» TO DO:
Every line of the following records that includes "Investigator" should be copied.

··· DATA EXTRACTS ···

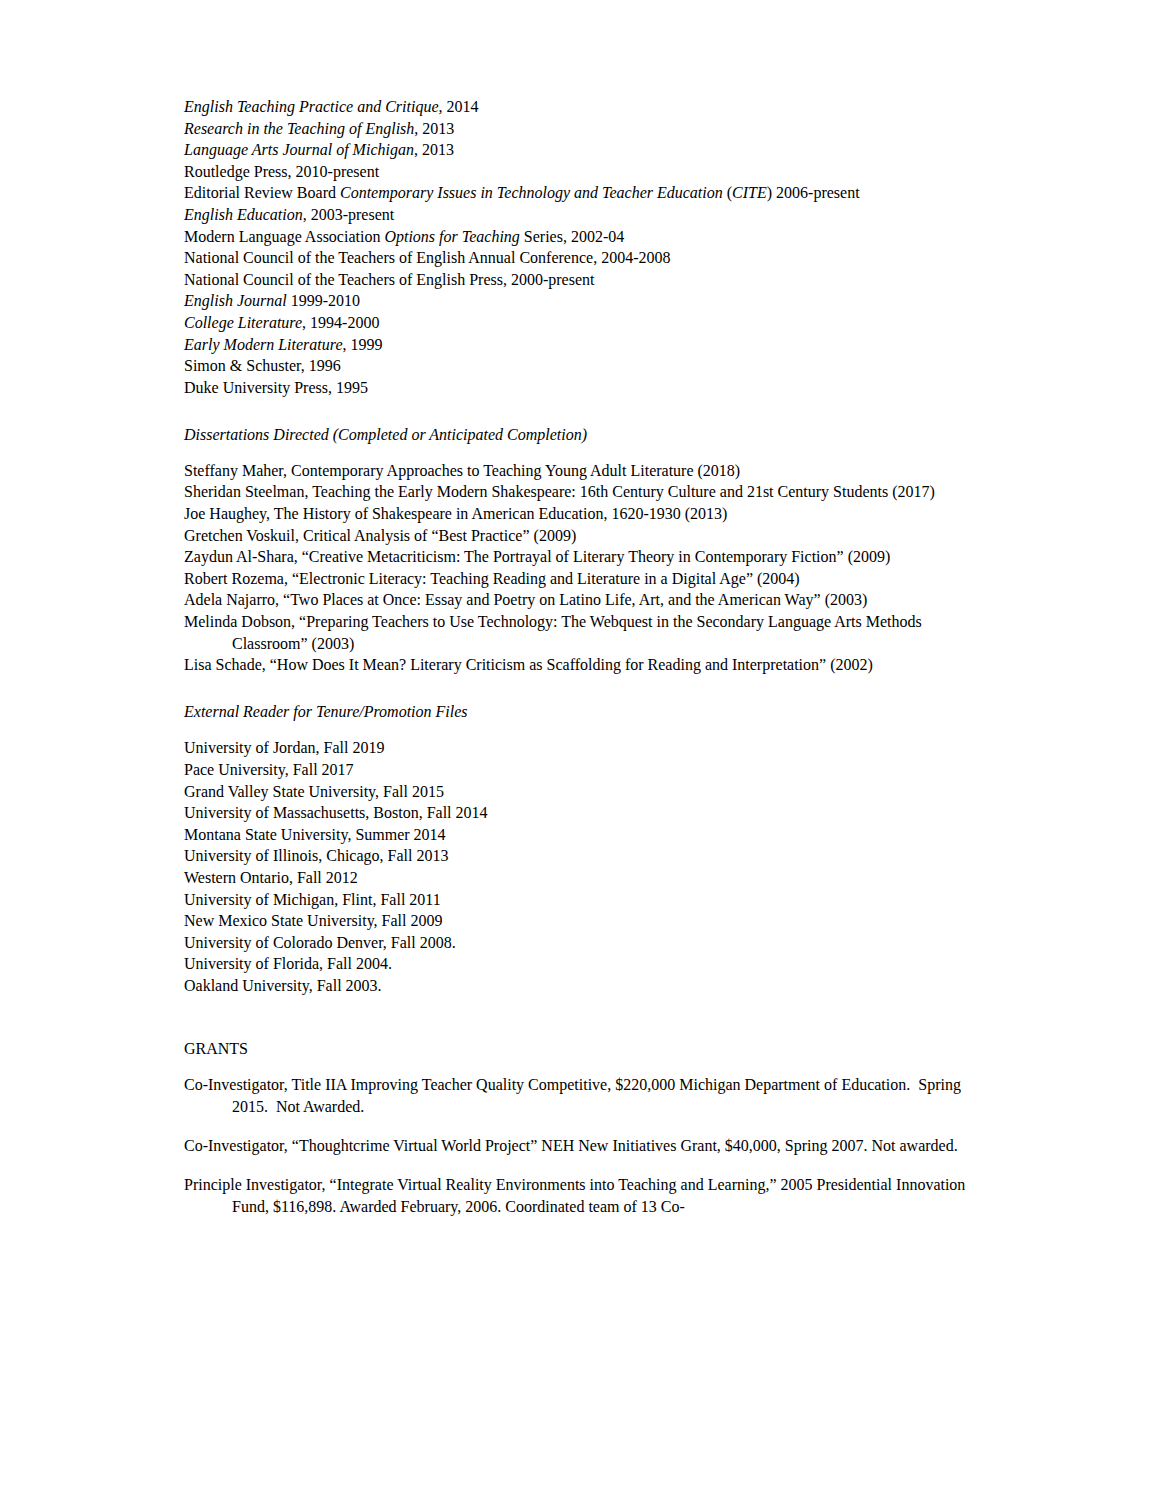English Teaching Practice and Critique, 2014
Research in the Teaching of English, 2013
Language Arts Journal of Michigan, 2013
Routledge Press, 2010-present
Editorial Review Board Contemporary Issues in Technology and Teacher Education (CITE) 2006-present
English Education, 2003-present
Modern Language Association Options for Teaching Series, 2002-04
National Council of the Teachers of English Annual Conference, 2004-2008
National Council of the Teachers of English Press, 2000-present
English Journal 1999-2010
College Literature, 1994-2000
Early Modern Literature, 1999
Simon & Schuster, 1996
Duke University Press, 1995
Dissertations Directed (Completed or Anticipated Completion)
Steffany Maher, Contemporary Approaches to Teaching Young Adult Literature (2018)
Sheridan Steelman, Teaching the Early Modern Shakespeare: 16th Century Culture and 21st Century Students (2017)
Joe Haughey, The History of Shakespeare in American Education, 1620-1930 (2013)
Gretchen Voskuil, Critical Analysis of “Best Practice” (2009)
Zaydun Al-Shara, “Creative Metacriticism: The Portrayal of Literary Theory in Contemporary Fiction” (2009)
Robert Rozema, “Electronic Literacy: Teaching Reading and Literature in a Digital Age” (2004)
Adela Najarro, “Two Places at Once: Essay and Poetry on Latino Life, Art, and the American Way” (2003)
Melinda Dobson, “Preparing Teachers to Use Technology: The Webquest in the Secondary Language Arts Methods Classroom” (2003)
Lisa Schade, “How Does It Mean? Literary Criticism as Scaffolding for Reading and Interpretation” (2002)
External Reader for Tenure/Promotion Files
University of Jordan, Fall 2019
Pace University, Fall 2017
Grand Valley State University, Fall 2015
University of Massachusetts, Boston, Fall 2014
Montana State University, Summer 2014
University of Illinois, Chicago, Fall 2013
Western Ontario, Fall 2012
University of Michigan, Flint, Fall 2011
New Mexico State University, Fall 2009
University of Colorado Denver, Fall 2008.
University of Florida, Fall 2004.
Oakland University, Fall 2003.
GRANTS
Co-Investigator, Title IIA Improving Teacher Quality Competitive, $220,000 Michigan Department of Education. Spring 2015. Not Awarded.
Co-Investigator, “Thoughtcrime Virtual World Project” NEH New Initiatives Grant, $40,000, Spring 2007. Not awarded.
Principle Investigator, “Integrate Virtual Reality Environments into Teaching and Learning,” 2005 Presidential Innovation Fund, $116,898. Awarded February, 2006. Coordinated team of 13 Co-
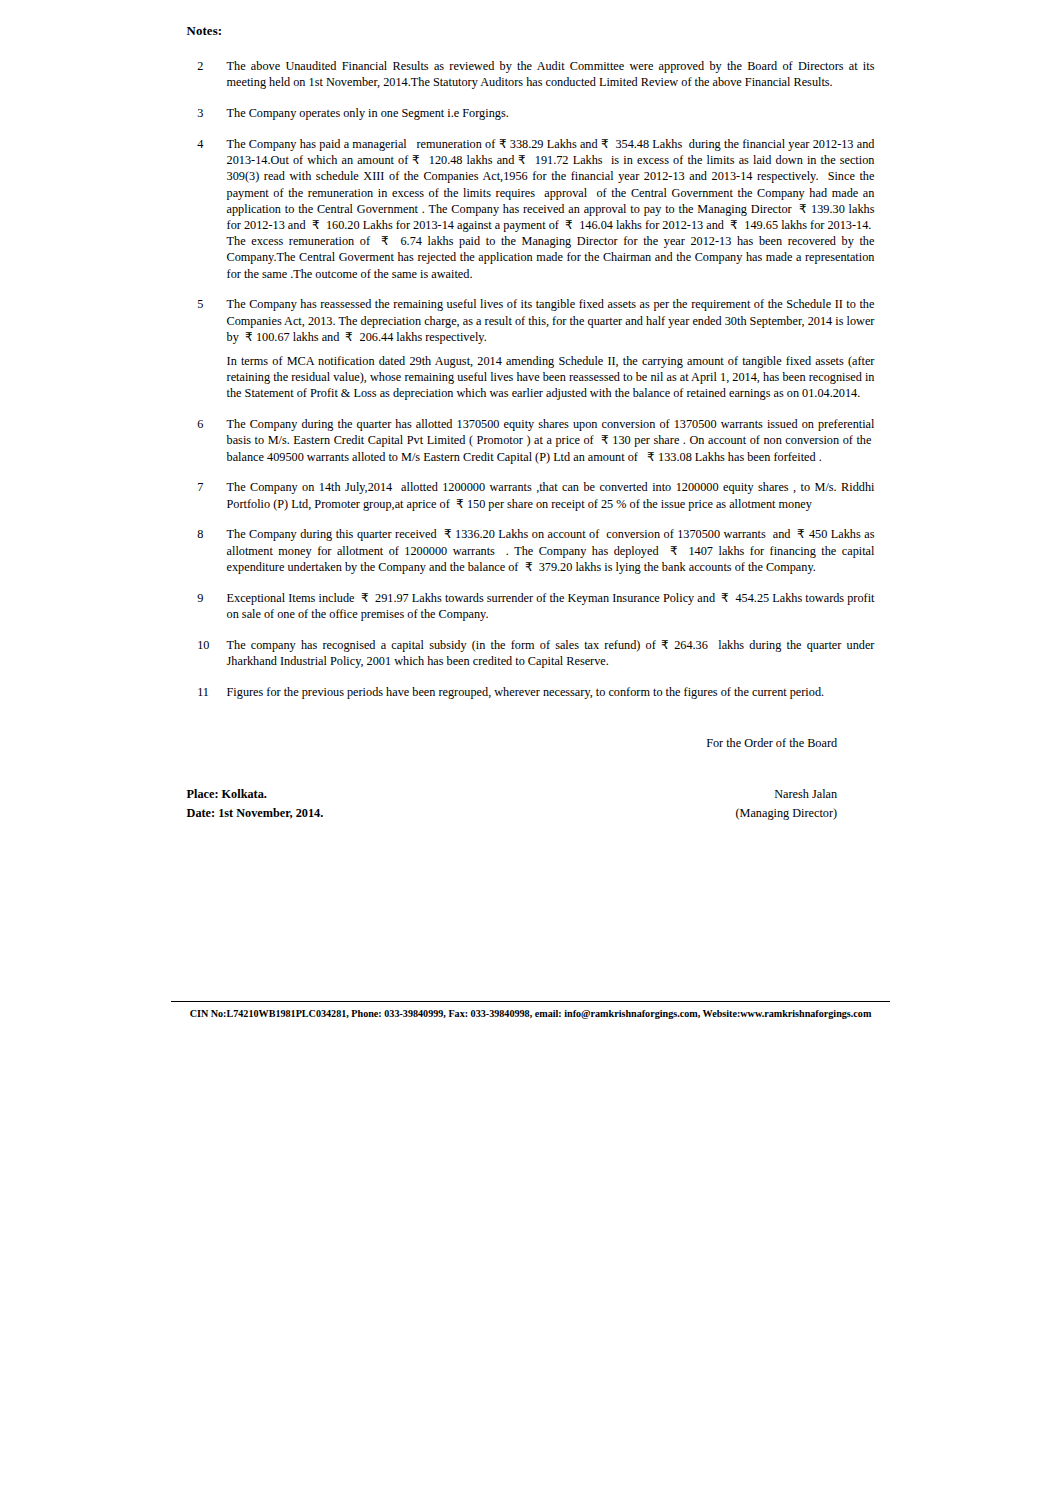Notes:
The above Unaudited Financial Results as reviewed by the Audit Committee were approved by the Board of Directors at its meeting held on 1st November, 2014.The Statutory Auditors has conducted Limited Review of the above Financial Results.
The Company operates only in one Segment i.e Forgings.
The Company has paid a managerial remuneration of ₹ 338.29 Lakhs and ₹ 354.48 Lakhs during the financial year 2012-13 and 2013-14.Out of which an amount of ₹ 120.48 lakhs and ₹ 191.72 Lakhs is in excess of the limits as laid down in the section 309(3) read with schedule XIII of the Companies Act,1956 for the financial year 2012-13 and 2013-14 respectively. Since the payment of the remuneration in excess of the limits requires approval of the Central Government the Company had made an application to the Central Government . The Company has received an approval to pay to the Managing Director ₹ 139.30 lakhs for 2012-13 and ₹ 160.20 Lakhs for 2013-14 against a payment of ₹ 146.04 lakhs for 2012-13 and ₹ 149.65 lakhs for 2013-14. The excess remuneration of ₹ 6.74 lakhs paid to the Managing Director for the year 2012-13 has been recovered by the Company.The Central Goverment has rejected the application made for the Chairman and the Company has made a representation for the same .The outcome of the same is awaited.
The Company has reassessed the remaining useful lives of its tangible fixed assets as per the requirement of the Schedule II to the Companies Act, 2013. The depreciation charge, as a result of this, for the quarter and half year ended 30th September, 2014 is lower by ₹ 100.67 lakhs and ₹ 206.44 lakhs respectively.
In terms of MCA notification dated 29th August, 2014 amending Schedule II, the carrying amount of tangible fixed assets (after retaining the residual value), whose remaining useful lives have been reassessed to be nil as at April 1, 2014, has been recognised in the Statement of Profit & Loss as depreciation which was earlier adjusted with the balance of retained earnings as on 01.04.2014.
The Company during the quarter has allotted 1370500 equity shares upon conversion of 1370500 warrants issued on preferential basis to M/s. Eastern Credit Capital Pvt Limited ( Promotor ) at a price of ₹ 130 per share . On account of non conversion of the balance 409500 warrants alloted to M/s Eastern Credit Capital (P) Ltd an amount of ₹ 133.08 Lakhs has been forfeited .
The Company on 14th July,2014 allotted 1200000 warrants ,that can be converted into 1200000 equity shares , to M/s. Riddhi Portfolio (P) Ltd, Promoter group,at aprice of ₹ 150 per share on receipt of 25 % of the issue price as allotment money
The Company during this quarter received ₹ 1336.20 Lakhs on account of conversion of 1370500 warrants and ₹ 450 Lakhs as allotment money for allotment of 1200000 warrants . The Company has deployed ₹ 1407 lakhs for financing the capital expenditure undertaken by the Company and the balance of ₹ 379.20 lakhs is lying the bank accounts of the Company.
Exceptional Items include ₹ 291.97 Lakhs towards surrender of the Keyman Insurance Policy and ₹ 454.25 Lakhs towards profit on sale of one of the office premises of the Company.
The company has recognised a capital subsidy (in the form of sales tax refund) of ₹ 264.36 lakhs during the quarter under Jharkhand Industrial Policy, 2001 which has been credited to Capital Reserve.
Figures for the previous periods have been regrouped, wherever necessary, to conform to the figures of the current period.
For the Order of the Board
Place: Kolkata.
Date: 1st November, 2014.
Naresh Jalan
(Managing Director)
CIN No:L74210WB1981PLC034281, Phone: 033-39840999, Fax: 033-39840998, email: info@ramkrishnaforgings.com, Website:www.ramkrishnaforgings.com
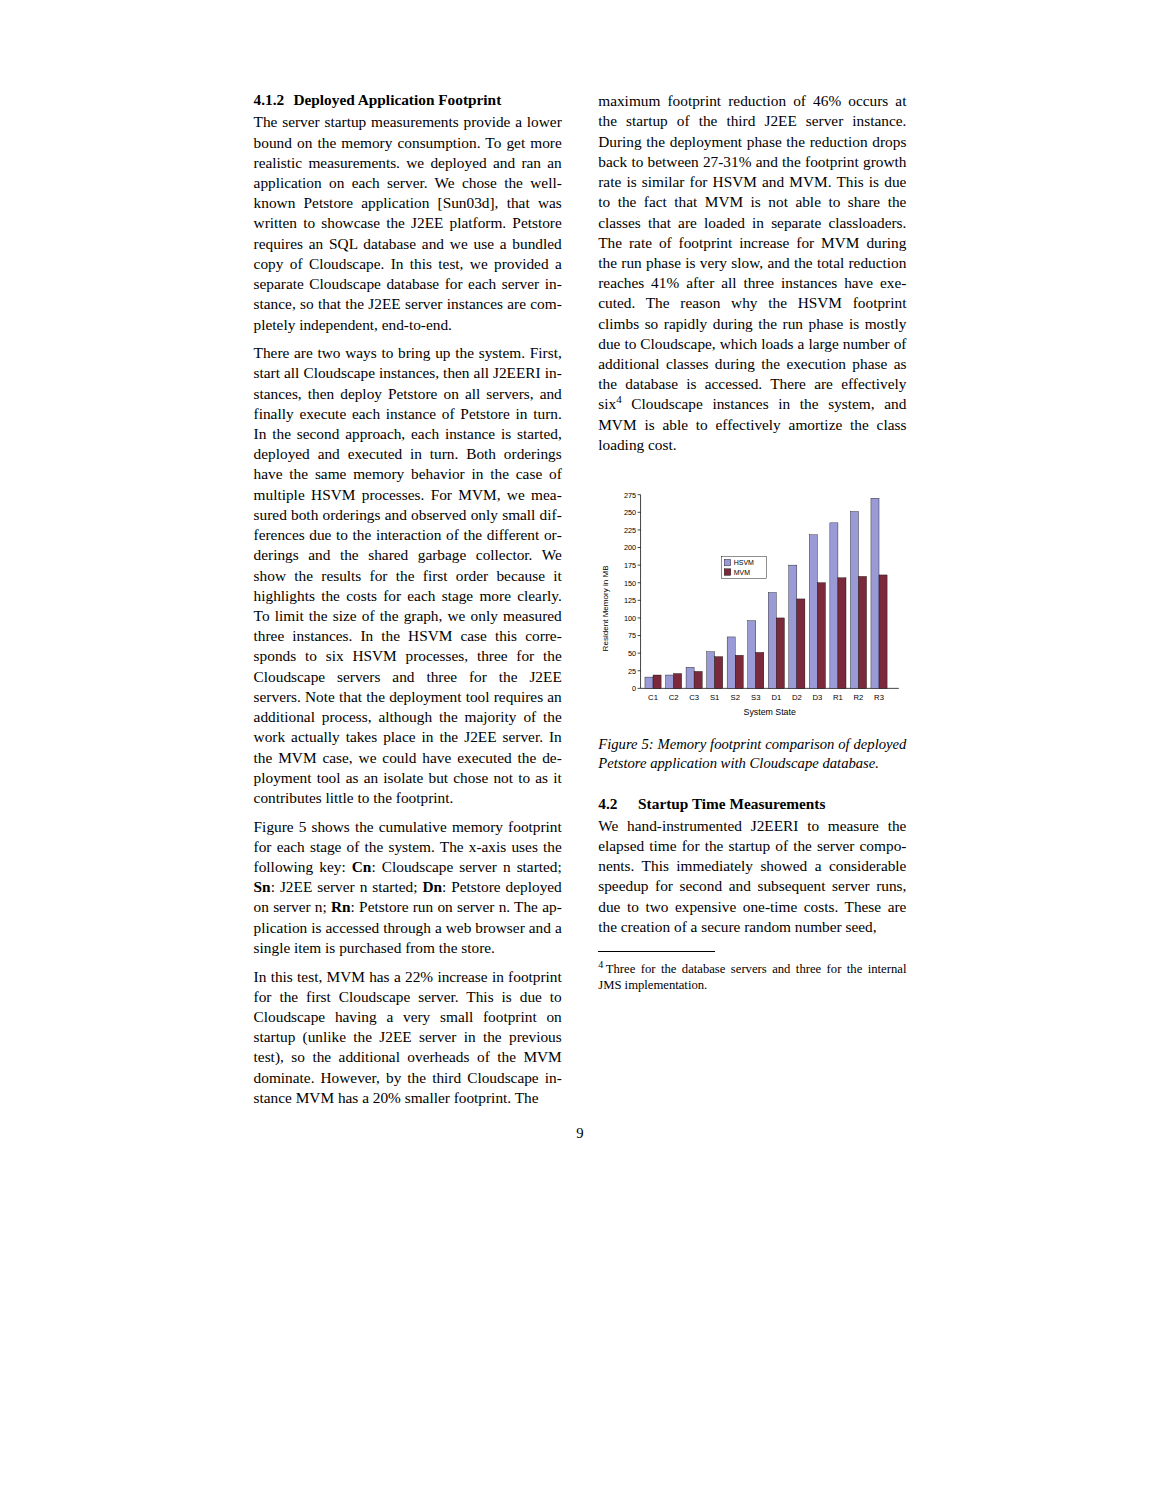4.1.2 Deployed Application Footprint
The server startup measurements provide a lower bound on the memory consumption. To get more realistic measurements. we deployed and ran an application on each server. We chose the well-known Petstore application [Sun03d], that was written to showcase the J2EE platform. Petstore requires an SQL database and we use a bundled copy of Cloudscape. In this test, we provided a separate Cloudscape database for each server instance, so that the J2EE server instances are completely independent, end-to-end.
There are two ways to bring up the system. First, start all Cloudscape instances, then all J2EERI instances, then deploy Petstore on all servers, and finally execute each instance of Petstore in turn. In the second approach, each instance is started, deployed and executed in turn. Both orderings have the same memory behavior in the case of multiple HSVM processes. For MVM, we measured both orderings and observed only small differences due to the interaction of the different orderings and the shared garbage collector. We show the results for the first order because it highlights the costs for each stage more clearly. To limit the size of the graph, we only measured three instances. In the HSVM case this corresponds to six HSVM processes, three for the Cloudscape servers and three for the J2EE servers. Note that the deployment tool requires an additional process, although the majority of the work actually takes place in the J2EE server. In the MVM case, we could have executed the deployment tool as an isolate but chose not to as it contributes little to the footprint.
Figure 5 shows the cumulative memory footprint for each stage of the system. The x-axis uses the following key: Cn: Cloudscape server n started; Sn: J2EE server n started; Dn: Petstore deployed on server n; Rn: Petstore run on server n. The application is accessed through a web browser and a single item is purchased from the store.
In this test, MVM has a 22% increase in footprint for the first Cloudscape server. This is due to Cloudscape having a very small footprint on startup (unlike the J2EE server in the previous test), so the additional overheads of the MVM dominate. However, by the third Cloudscape instance MVM has a 20% smaller footprint. The
maximum footprint reduction of 46% occurs at the startup of the third J2EE server instance. During the deployment phase the reduction drops back to between 27-31% and the footprint growth rate is similar for HSVM and MVM. This is due to the fact that MVM is not able to share the classes that are loaded in separate classloaders. The rate of footprint increase for MVM during the run phase is very slow, and the total reduction reaches 41% after all three instances have executed. The reason why the HSVM footprint climbs so rapidly during the run phase is mostly due to Cloudscape, which loads a large number of additional classes during the execution phase as the database is accessed. There are effectively six4 Cloudscape instances in the system, and MVM is able to effectively amortize the class loading cost.
Resident Memory in MB 275 250 225 200 175 150 125 100 75 50 25 0 HSVM MVM C1 C2 C3 S1 S2 S3 D1 D2 D3 R1 R2 R3 System State
Figure 5: Memory footprint comparison of deployed Petstore application with Cloudscape database.
4.2 Startup Time Measurements
We hand-instrumented J2EERI to measure the elapsed time for the startup of the server components. This immediately showed a considerable speedup for second and subsequent server runs, due to two expensive one-time costs. These are the creation of a secure random number seed,
4 Three for the database servers and three for the internal JMS implementation.
9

···

» TASK RESPONSE:
Co-Investigator, Title IIA Improving Teacher Quality Competitive, $220,000 Michigan Department of Education. Spring 2015. Not Awarded.
Co-Investigator, “Thoughtcrime Virtual World Project” NEH New Initiatives Grant, $40,000, Spring 2007. Not awarded.
Principle Investigator, “Integrate Virtual Reality Environments into Teaching and Learning,” 2005 Presidential Innovation Fund, $116,898. Awarded February, 2006. Coordinated team of 13 Co-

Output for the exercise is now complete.